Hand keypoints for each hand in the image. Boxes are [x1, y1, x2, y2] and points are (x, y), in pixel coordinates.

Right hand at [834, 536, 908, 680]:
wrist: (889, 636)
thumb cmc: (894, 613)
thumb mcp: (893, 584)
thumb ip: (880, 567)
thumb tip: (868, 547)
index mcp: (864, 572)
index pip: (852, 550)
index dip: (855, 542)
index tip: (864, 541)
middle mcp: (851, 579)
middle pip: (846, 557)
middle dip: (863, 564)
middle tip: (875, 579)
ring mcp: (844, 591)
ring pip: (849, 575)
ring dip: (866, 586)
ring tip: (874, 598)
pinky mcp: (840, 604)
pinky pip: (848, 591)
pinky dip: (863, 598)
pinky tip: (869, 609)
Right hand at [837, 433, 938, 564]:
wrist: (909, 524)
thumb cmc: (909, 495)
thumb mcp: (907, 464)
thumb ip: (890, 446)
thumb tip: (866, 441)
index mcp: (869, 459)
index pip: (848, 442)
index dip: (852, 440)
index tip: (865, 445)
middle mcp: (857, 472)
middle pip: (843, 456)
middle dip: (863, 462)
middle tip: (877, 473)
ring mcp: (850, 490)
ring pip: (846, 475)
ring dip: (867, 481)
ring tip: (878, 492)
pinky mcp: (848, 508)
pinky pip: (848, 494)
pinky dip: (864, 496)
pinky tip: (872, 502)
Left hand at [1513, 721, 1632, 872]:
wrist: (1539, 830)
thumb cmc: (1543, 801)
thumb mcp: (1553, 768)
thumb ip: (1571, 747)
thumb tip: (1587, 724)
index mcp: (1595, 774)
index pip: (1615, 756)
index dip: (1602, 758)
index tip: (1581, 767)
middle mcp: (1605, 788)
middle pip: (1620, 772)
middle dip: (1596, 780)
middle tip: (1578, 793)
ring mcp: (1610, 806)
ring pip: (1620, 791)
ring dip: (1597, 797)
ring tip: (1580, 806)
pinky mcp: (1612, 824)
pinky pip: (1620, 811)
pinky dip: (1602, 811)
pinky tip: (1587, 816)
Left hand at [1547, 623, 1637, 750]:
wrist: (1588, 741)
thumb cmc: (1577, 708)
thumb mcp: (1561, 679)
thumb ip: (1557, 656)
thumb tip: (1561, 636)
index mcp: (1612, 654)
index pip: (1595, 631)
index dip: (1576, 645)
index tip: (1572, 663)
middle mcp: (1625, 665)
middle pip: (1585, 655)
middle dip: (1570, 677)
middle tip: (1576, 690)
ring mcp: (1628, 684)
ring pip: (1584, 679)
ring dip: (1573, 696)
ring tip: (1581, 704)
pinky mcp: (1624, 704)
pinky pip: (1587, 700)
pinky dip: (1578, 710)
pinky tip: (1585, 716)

====

Retype all of the data shown above, word for word.

Hand keypoints for each hand in the image. Boxes are [x1, y1, x2, y2] and points are (x, y), in pixel coordinates.

Right hand at [834, 536, 908, 680]:
wrist: (889, 636)
thumb cmc: (894, 613)
thumb mcp: (893, 584)
thumb ip: (880, 567)
thumb tip: (868, 547)
index mcp: (864, 572)
index pip: (852, 550)
index dip: (855, 542)
index tip: (864, 541)
middle mcp: (851, 579)
middle pip: (846, 557)
middle dip: (863, 564)
middle tip: (875, 579)
ring mcp: (844, 591)
ring pip: (849, 575)
ring dip: (866, 586)
ring tip: (874, 598)
pinky mcp: (840, 604)
pinky pip: (848, 591)
pinky dip: (863, 598)
pinky tip: (869, 609)
Right hand at [837, 433, 938, 564]:
wrist: (909, 524)
thumb cmc: (909, 495)
thumb mcp: (907, 464)
thumb ip: (890, 446)
thumb tip: (866, 441)
index mcp: (869, 459)
index pip: (848, 442)
index dip: (852, 440)
index tip: (865, 445)
middle mcp: (857, 472)
middle pip: (843, 456)
middle dip: (863, 462)
middle tip: (877, 473)
ring mcp: (850, 490)
ring pip: (846, 475)
ring dip: (867, 481)
ring tip: (878, 492)
pinky mcp: (848, 508)
pinky pip: (848, 494)
pinky dip: (864, 496)
pinky tip: (872, 502)
Left hand at [1513, 721, 1632, 872]:
wrist: (1539, 830)
thumb cmc: (1543, 801)
thumb mcp: (1553, 768)
thumb ip: (1571, 747)
thumb tip: (1587, 724)
index mcp: (1595, 774)
index pip: (1615, 756)
index dip: (1602, 758)
index tip: (1581, 767)
middle mcp: (1605, 788)
middle pip: (1620, 772)
middle dip: (1596, 780)
middle tip: (1578, 793)
ring mcp: (1610, 806)
ring pip: (1620, 791)
ring dip: (1597, 797)
ring tip: (1580, 806)
pinky mcp: (1612, 824)
pinky pip: (1620, 811)
pinky dip: (1602, 811)
pinky tip: (1587, 816)
Left hand at [1547, 623, 1637, 750]:
wrist: (1588, 741)
thumb cmc: (1577, 708)
thumb mcp: (1561, 679)
thumb ip: (1557, 656)
thumb tip: (1561, 636)
index mcp: (1612, 654)
index pip: (1595, 631)
index dip: (1576, 645)
index tip: (1572, 663)
middle mcp: (1625, 665)
middle pip: (1585, 655)
middle dip: (1570, 677)
middle tip: (1576, 690)
ring mcp: (1628, 684)
ring pip: (1584, 679)
ring dip: (1573, 696)
ring tip: (1581, 704)
pinky mcp: (1624, 704)
pinky pip: (1587, 700)
pinky dip: (1578, 710)
pinky tip: (1585, 716)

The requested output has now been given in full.